**Exercise materials**
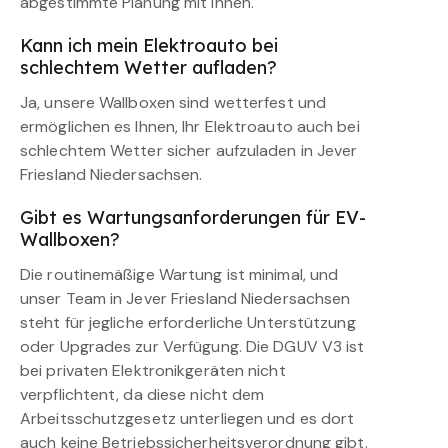
abgestimmte Planung mit Ihnen.
Kann ich mein Elektroauto bei
schlechtem Wetter aufladen?
Ja, unsere Wallboxen sind wetterfest und
ermöglichen es Ihnen, Ihr Elektroauto auch bei
schlechtem Wetter sicher aufzuladen in Jever
Friesland Niedersachsen.
Gibt es Wartungsanforderungen für EV-
Wallboxen?
Die routinemäßige Wartung ist minimal, und
unser Team in Jever Friesland Niedersachsen
steht für jegliche erforderliche Unterstützung
oder Upgrades zur Verfügung. Die DGUV V3 ist
bei privaten Elektronikgeräten nicht
verpflichtent, da diese nicht dem
Arbeitsschutzgesetz unterliegen und es dort
auch keine Betriebssicherheitsverordnung gibt.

**Request**
In these lines, swap "Elektroauto" for "E-Auto" everywhere it occurs and keep all other text the same. Leave the pictures out of your answer.

**Result for this task**
abgestimmte Planung mit Ihnen.
Kann ich mein E-Auto bei
schlechtem Wetter aufladen?
Ja, unsere Wallboxen sind wetterfest und
ermöglichen es Ihnen, Ihr E-Auto auch bei
schlechtem Wetter sicher aufzuladen in Jever
Friesland Niedersachsen.
Gibt es Wartungsanforderungen für EV-
Wallboxen?
Die routinemäßige Wartung ist minimal, und
unser Team in Jever Friesland Niedersachsen
steht für jegliche erforderliche Unterstützung
oder Upgrades zur Verfügung. Die DGUV V3 ist
bei privaten Elektronikgeräten nicht
verpflichtent, da diese nicht dem
Arbeitsschutzgesetz unterliegen und es dort
auch keine Betriebssicherheitsverordnung gibt.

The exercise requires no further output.